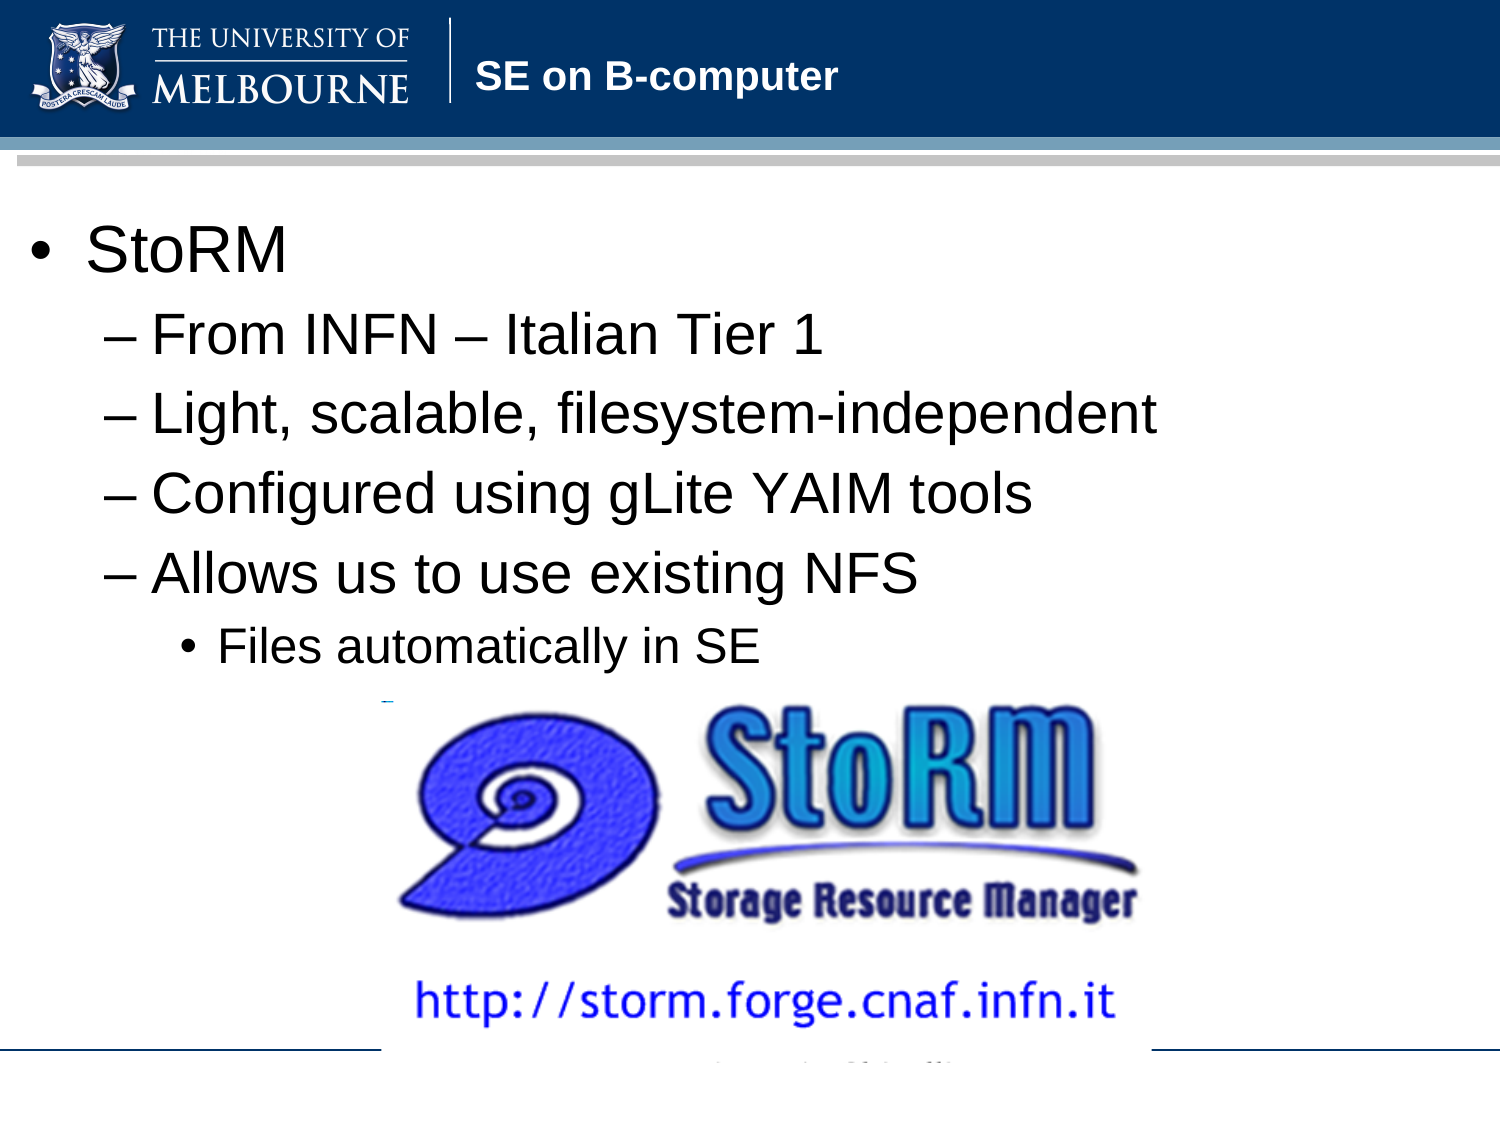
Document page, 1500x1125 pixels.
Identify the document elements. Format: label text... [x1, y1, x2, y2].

picture [24, 17, 413, 119]
picture [381, 701, 1152, 1063]
title SE on B-computer [474, 19, 1450, 133]
list StoRM From INFN – Italian Tier 1 Light, scalable, filesystem-independent Configured using gLite YAIM tools Allows us to use existing NFS Files automatically in SE [29, 212, 1500, 1001]
picture [87, 150, 229, 155]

☆ ☆ ☆

# Stated exercise
Can you set down the listing above line for line, word for word, leaving the pictures out?

# Task response
Document page, 1500x1125 pixels.
Identify the document elements. Format: label text... [x1, y1, x2, y2].

picture [24, 17, 413, 119]
picture [381, 701, 1152, 1063]
title SE on B-computer [474, 19, 1450, 133]
list StoRM From INFN – Italian Tier 1 Light, scalable, filesystem-independent Configured using gLite YAIM tools Allows us to use existing NFS Files automatically in SE [29, 212, 1500, 1001]
picture [87, 150, 229, 155]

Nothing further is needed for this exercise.